G. On 8/22/18 at 2:00 pm during interview, S#22 revealed that the contract agency used to provide CRNAs (Certified Registered Nurse Anesthesist "has not screened any of the CRNAs for TB" and the" hospital policy is to do a Quantiferon blood test (aids in the detection of Mycobacterium tuberculosis) upon hire".
H. On 08/20/18 at approximately 2:50 pm during tour of the physical therapy room, a sticky residue was observed and felt on the physical therapy mat treatment table.
I. On 08/20/18 at 3:00 pm during interview, S#3 confirmed that there was a sticky residue on the treatment table and acknowledged not knowing what it was and that it could lead to infection control issues. S#3 stated the treatment table was cleaned with Sani-wipe clothes (Quaternary/High Alcohol Formula [55%] for the disinfection of hard, non porous surfaces and equipment) after each use but could not articulate the manufactures recommendations for cleaning).
J. On 08/22/18 at 11:10 am during interview, S#18 and S#22, witnessed and confirmed 1) the scratches, tear and sticky residue on the mattresses in the EDTU area and 2) confirmed this could lead to infection control issues.
Tag No.: A1112
Based on record review and interview, the Emergency Department (ED) nursing personnel were not adequately trained to meet the needs (all patients) anticipated by the facility for 1 (S#1) of 1 ED personnel records reviewed. This failed practice has the potential to negatively affect patient care.
The findings are:
A) Record review of skill/competency check for S#1, (date of hire 2/14/18), reveals no documentation of competency in the personnel file.

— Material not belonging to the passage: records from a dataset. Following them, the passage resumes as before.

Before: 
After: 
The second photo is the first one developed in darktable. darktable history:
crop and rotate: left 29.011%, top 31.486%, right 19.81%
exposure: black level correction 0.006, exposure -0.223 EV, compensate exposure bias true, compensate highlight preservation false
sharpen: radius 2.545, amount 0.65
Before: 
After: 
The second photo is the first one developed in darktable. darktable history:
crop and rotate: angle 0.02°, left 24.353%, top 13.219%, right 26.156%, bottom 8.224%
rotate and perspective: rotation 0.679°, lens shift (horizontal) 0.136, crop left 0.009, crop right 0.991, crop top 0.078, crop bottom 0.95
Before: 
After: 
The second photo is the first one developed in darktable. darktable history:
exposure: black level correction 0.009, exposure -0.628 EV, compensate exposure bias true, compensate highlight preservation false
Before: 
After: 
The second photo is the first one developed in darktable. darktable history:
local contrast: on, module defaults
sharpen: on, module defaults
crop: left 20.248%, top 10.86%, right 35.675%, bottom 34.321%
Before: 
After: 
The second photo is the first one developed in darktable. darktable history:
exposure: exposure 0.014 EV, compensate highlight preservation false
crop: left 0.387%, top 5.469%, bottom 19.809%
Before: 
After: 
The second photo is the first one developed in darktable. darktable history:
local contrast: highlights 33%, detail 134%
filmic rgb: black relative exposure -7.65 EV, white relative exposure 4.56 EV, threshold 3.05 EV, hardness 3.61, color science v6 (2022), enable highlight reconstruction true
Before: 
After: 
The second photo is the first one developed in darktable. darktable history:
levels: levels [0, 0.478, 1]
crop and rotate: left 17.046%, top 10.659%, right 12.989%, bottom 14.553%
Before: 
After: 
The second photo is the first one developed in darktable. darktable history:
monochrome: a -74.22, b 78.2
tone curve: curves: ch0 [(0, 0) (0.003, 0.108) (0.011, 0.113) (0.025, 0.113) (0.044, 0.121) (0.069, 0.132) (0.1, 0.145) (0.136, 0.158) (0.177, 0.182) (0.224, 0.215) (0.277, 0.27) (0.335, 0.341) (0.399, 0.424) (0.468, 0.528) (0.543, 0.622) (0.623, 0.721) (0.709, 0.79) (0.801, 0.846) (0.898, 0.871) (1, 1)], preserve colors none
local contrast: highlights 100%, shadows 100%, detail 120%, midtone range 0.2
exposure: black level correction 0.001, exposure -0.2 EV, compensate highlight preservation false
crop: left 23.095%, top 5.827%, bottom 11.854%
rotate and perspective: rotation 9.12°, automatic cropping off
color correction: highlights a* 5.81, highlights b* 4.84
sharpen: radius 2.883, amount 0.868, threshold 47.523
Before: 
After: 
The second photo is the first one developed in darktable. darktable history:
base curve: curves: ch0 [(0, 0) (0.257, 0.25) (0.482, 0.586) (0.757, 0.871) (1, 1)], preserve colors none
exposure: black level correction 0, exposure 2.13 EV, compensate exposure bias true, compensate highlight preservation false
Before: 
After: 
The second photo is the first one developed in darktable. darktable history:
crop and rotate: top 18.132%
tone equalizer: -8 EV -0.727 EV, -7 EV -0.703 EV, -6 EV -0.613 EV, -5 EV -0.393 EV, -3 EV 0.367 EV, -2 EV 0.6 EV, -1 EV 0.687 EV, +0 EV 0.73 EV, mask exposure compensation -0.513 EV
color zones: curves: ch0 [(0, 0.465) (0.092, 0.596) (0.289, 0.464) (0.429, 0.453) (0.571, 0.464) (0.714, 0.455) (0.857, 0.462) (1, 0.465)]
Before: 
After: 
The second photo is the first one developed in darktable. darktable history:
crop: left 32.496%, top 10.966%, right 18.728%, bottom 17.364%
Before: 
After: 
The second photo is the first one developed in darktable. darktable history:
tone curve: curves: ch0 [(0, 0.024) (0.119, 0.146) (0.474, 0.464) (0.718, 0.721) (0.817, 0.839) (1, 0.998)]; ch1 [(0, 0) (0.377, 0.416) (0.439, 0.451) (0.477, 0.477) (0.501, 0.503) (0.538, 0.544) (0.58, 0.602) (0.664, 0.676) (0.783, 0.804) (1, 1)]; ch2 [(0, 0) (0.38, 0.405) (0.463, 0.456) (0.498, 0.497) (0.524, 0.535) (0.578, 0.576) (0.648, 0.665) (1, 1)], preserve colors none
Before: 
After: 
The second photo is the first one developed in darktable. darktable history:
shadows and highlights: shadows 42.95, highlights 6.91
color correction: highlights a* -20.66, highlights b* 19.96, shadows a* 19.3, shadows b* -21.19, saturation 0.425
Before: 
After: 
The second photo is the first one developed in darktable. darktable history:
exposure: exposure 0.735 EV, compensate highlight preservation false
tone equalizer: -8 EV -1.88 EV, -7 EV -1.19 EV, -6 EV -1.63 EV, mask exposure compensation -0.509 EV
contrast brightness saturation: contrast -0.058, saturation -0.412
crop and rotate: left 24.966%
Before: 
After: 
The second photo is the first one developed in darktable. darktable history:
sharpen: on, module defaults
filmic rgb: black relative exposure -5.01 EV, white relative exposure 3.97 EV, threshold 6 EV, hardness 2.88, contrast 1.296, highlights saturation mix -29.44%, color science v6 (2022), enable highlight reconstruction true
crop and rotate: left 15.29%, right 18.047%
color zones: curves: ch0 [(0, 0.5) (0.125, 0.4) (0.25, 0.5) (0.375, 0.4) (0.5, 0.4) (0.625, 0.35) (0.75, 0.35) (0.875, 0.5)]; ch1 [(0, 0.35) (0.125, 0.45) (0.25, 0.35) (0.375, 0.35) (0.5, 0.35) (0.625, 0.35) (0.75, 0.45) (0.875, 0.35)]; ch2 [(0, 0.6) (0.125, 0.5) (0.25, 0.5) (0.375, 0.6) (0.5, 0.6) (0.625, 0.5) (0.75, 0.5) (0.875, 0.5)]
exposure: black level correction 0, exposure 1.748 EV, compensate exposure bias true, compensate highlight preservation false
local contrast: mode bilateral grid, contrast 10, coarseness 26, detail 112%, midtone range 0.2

B) On 8/20/18 at 2:00 pm, S#1 stated that they left the main ED on occasion and "took observation patients to EDTU (Emergency Diagnostic and Treatment Unit - an area separate from the main patient treatment area of the ED) when tha main ED was overflowing and that S#1 "could be the only Registered Nurse (RN) in the area" to monitor the overflow ED patients in the EDTU area.
C) On 8/22/18 at 2:10 pm ED manager stated "I'm working on it" when asked about S#1's incomplete skills checklist/competency evaluation.